:: Objective ::
Quote every line of the records below verbatim, keeping each line in its original order.

:: Data records ::
|---|

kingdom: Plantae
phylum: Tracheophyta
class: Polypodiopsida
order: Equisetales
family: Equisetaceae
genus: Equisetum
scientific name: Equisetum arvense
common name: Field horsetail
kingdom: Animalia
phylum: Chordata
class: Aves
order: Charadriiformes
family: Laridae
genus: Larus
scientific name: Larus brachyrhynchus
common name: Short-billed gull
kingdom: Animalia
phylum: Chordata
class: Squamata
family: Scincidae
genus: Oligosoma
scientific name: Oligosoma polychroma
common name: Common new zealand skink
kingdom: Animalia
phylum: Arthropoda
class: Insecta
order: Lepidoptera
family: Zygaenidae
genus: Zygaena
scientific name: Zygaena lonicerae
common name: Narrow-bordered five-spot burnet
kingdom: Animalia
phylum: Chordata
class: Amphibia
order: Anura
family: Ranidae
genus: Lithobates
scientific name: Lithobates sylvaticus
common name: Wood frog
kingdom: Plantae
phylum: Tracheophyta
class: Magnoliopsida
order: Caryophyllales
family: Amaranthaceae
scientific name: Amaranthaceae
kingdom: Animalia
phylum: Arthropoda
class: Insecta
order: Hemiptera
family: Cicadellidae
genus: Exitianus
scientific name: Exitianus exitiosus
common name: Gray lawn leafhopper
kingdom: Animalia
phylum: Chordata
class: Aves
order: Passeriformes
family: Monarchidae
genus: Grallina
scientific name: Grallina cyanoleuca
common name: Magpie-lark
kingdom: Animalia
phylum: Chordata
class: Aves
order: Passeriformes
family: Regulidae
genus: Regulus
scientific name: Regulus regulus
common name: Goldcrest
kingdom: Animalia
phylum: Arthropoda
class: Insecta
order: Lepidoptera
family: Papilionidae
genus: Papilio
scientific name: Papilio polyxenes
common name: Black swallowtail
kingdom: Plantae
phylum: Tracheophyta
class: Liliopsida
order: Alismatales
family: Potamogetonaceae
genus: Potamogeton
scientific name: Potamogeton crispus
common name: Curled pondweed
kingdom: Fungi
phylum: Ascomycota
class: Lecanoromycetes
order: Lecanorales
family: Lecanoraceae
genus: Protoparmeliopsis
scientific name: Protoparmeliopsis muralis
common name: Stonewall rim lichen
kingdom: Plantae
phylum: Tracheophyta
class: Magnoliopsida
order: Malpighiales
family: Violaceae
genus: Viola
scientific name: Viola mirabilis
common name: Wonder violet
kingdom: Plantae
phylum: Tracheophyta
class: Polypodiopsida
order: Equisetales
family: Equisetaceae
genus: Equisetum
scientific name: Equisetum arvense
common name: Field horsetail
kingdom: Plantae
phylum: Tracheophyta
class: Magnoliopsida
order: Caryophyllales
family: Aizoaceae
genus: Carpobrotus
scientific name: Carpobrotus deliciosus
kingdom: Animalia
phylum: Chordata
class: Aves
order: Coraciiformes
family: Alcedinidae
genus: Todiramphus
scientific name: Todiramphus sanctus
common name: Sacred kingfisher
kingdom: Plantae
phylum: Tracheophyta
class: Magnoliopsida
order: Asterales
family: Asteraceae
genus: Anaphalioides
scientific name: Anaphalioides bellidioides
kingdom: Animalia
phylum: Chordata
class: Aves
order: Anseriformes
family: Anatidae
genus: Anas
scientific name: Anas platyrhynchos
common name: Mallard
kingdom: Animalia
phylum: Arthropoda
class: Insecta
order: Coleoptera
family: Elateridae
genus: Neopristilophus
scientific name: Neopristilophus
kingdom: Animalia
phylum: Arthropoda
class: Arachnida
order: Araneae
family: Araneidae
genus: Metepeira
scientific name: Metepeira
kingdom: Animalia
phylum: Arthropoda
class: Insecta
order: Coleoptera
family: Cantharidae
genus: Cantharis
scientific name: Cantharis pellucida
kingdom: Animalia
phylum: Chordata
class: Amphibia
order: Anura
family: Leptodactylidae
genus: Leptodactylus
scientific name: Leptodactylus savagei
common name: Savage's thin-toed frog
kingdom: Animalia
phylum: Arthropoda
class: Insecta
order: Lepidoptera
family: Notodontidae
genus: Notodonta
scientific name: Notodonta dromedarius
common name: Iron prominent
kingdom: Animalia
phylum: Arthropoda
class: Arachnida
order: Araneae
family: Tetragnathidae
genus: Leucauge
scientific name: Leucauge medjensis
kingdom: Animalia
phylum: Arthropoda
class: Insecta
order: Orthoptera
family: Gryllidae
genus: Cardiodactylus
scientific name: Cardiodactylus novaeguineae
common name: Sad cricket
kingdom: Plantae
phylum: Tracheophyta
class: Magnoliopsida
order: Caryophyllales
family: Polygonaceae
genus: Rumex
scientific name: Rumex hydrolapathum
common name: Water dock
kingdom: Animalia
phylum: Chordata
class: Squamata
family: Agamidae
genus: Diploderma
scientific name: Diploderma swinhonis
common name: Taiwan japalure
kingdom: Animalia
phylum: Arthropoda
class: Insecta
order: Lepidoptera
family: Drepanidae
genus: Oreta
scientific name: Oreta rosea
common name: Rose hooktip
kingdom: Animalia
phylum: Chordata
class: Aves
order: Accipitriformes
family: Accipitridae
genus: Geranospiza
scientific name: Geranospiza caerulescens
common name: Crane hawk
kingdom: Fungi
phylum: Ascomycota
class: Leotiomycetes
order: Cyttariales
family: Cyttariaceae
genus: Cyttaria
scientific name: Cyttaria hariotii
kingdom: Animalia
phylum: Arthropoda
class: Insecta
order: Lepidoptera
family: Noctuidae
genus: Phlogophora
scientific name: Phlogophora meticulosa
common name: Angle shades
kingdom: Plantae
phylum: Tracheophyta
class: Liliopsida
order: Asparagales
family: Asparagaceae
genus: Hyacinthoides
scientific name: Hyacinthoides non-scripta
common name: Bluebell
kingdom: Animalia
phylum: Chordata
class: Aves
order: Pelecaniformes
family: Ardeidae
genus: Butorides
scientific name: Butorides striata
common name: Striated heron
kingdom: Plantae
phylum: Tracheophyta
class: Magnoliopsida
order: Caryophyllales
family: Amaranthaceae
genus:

|---|

:: Expected answer ::
kingdom: Plantae
phylum: Tracheophyta
class: Polypodiopsida
order: Equisetales
family: Equisetaceae
genus: Equisetum
scientific name: Equisetum arvense
common name: Field horsetail
kingdom: Animalia
phylum: Chordata
class: Aves
order: Charadriiformes
family: Laridae
genus: Larus
scientific name: Larus brachyrhynchus
common name: Short-billed gull
kingdom: Animalia
phylum: Chordata
class: Squamata
family: Scincidae
genus: Oligosoma
scientific name: Oligosoma polychroma
common name: Common new zealand skink
kingdom: Animalia
phylum: Arthropoda
class: Insecta
order: Lepidoptera
family: Zygaenidae
genus: Zygaena
scientific name: Zygaena lonicerae
common name: Narrow-bordered five-spot burnet
kingdom: Animalia
phylum: Chordata
class: Amphibia
order: Anura
family: Ranidae
genus: Lithobates
scientific name: Lithobates sylvaticus
common name: Wood frog
kingdom: Plantae
phylum: Tracheophyta
class: Magnoliopsida
order: Caryophyllales
family: Amaranthaceae
scientific name: Amaranthaceae
kingdom: Animalia
phylum: Arthropoda
class: Insecta
order: Hemiptera
family: Cicadellidae
genus: Exitianus
scientific name: Exitianus exitiosus
common name: Gray lawn leafhopper
kingdom: Animalia
phylum: Chordata
class: Aves
order: Passeriformes
family: Monarchidae
genus: Grallina
scientific name: Grallina cyanoleuca
common name: Magpie-lark
kingdom: Animalia
phylum: Chordata
class: Aves
order: Passeriformes
family: Regulidae
genus: Regulus
scientific name: Regulus regulus
common name: Goldcrest
kingdom: Animalia
phylum: Arthropoda
class: Insecta
order: Lepidoptera
family: Papilionidae
genus: Papilio
scientific name: Papilio polyxenes
common name: Black swallowtail
kingdom: Plantae
phylum: Tracheophyta
class: Liliopsida
order: Alismatales
family: Potamogetonaceae
genus: Potamogeton
scientific name: Potamogeton crispus
common name: Curled pondweed
kingdom: Fungi
phylum: Ascomycota
class: Lecanoromycetes
order: Lecanorales
family: Lecanoraceae
genus: Protoparmeliopsis
scientific name: Protoparmeliopsis muralis
common name: Stonewall rim lichen
kingdom: Plantae
phylum: Tracheophyta
class: Magnoliopsida
order: Malpighiales
family: Violaceae
genus: Viola
scientific name: Viola mirabilis
common name: Wonder violet
kingdom: Plantae
phylum: Tracheophyta
class: Polypodiopsida
order: Equisetales
family: Equisetaceae
genus: Equisetum
scientific name: Equisetum arvense
common name: Field horsetail
kingdom: Plantae
phylum: Tracheophyta
class: Magnoliopsida
order: Caryophyllales
family: Aizoaceae
genus: Carpobrotus
scientific name: Carpobrotus deliciosus
kingdom: Animalia
phylum: Chordata
class: Aves
order: Coraciiformes
family: Alcedinidae
genus: Todiramphus
scientific name: Todiramphus sanctus
common name: Sacred kingfisher
kingdom: Plantae
phylum: Tracheophyta
class: Magnoliopsida
order: Asterales
family: Asteraceae
genus: Anaphalioides
scientific name: Anaphalioides bellidioides
kingdom: Animalia
phylum: Chordata
class: Aves
order: Anseriformes
family: Anatidae
genus: Anas
scientific name: Anas platyrhynchos
common name: Mallard
kingdom: Animalia
phylum: Arthropoda
class: Insecta
order: Coleoptera
family: Elateridae
genus: Neopristilophus
scientific name: Neopristilophus
kingdom: Animalia
phylum: Arthropoda
class: Arachnida
order: Araneae
family: Araneidae
genus: Metepeira
scientific name: Metepeira
kingdom: Animalia
phylum: Arthropoda
class: Insecta
order: Coleoptera
family: Cantharidae
genus: Cantharis
scientific name: Cantharis pellucida
kingdom: Animalia
phylum: Chordata
class: Amphibia
order: Anura
family: Leptodactylidae
genus: Leptodactylus
scientific name: Leptodactylus savagei
common name: Savage's thin-toed frog
kingdom: Animalia
phylum: Arthropoda
class: Insecta
order: Lepidoptera
family: Notodontidae
genus: Notodonta
scientific name: Notodonta dromedarius
common name: Iron prominent
kingdom: Animalia
phylum: Arthropoda
class: Arachnida
order: Araneae
family: Tetragnathidae
genus: Leucauge
scientific name: Leucauge medjensis
kingdom: Animalia
phylum: Arthropoda
class: Insecta
order: Orthoptera
family: Gryllidae
genus: Cardiodactylus
scientific name: Cardiodactylus novaeguineae
common name: Sad cricket
kingdom: Plantae
phylum: Tracheophyta
class: Magnoliopsida
order: Caryophyllales
family: Polygonaceae
genus: Rumex
scientific name: Rumex hydrolapathum
common name: Water dock
kingdom: Animalia
phylum: Chordata
class: Squamata
family: Agamidae
genus: Diploderma
scientific name: Diploderma swinhonis
common name: Taiwan japalure
kingdom: Animalia
phylum: Arthropoda
class: Insecta
order: Lepidoptera
family: Drepanidae
genus: Oreta
scientific name: Oreta rosea
common name: Rose hooktip
kingdom: Animalia
phylum: Chordata
class: Aves
order: Accipitriformes
family: Accipitridae
genus: Geranospiza
scientific name: Geranospiza caerulescens
common name: Crane hawk
kingdom: Fungi
phylum: Ascomycota
class: Leotiomycetes
order: Cyttariales
family: Cyttariaceae
genus: Cyttaria
scientific name: Cyttaria hariotii
kingdom: Animalia
phylum: Arthropoda
class: Insecta
order: Lepidoptera
family: Noctuidae
genus: Phlogophora
scientific name: Phlogophora meticulosa
common name: Angle shades
kingdom: Plantae
phylum: Tracheophyta
class: Liliopsida
order: Asparagales
family: Asparagaceae
genus: Hyacinthoides
scientific name: Hyacinthoides non-scripta
common name: Bluebell
kingdom: Animalia
phylum: Chordata
class: Aves
order: Pelecaniformes
family: Ardeidae
genus: Butorides
scientific name: Butorides striata
common name: Striated heron
kingdom: Plantae
phylum: Tracheophyta
class: Magnoliopsida
order: Caryophyllales
family: Amaranthaceae
genus:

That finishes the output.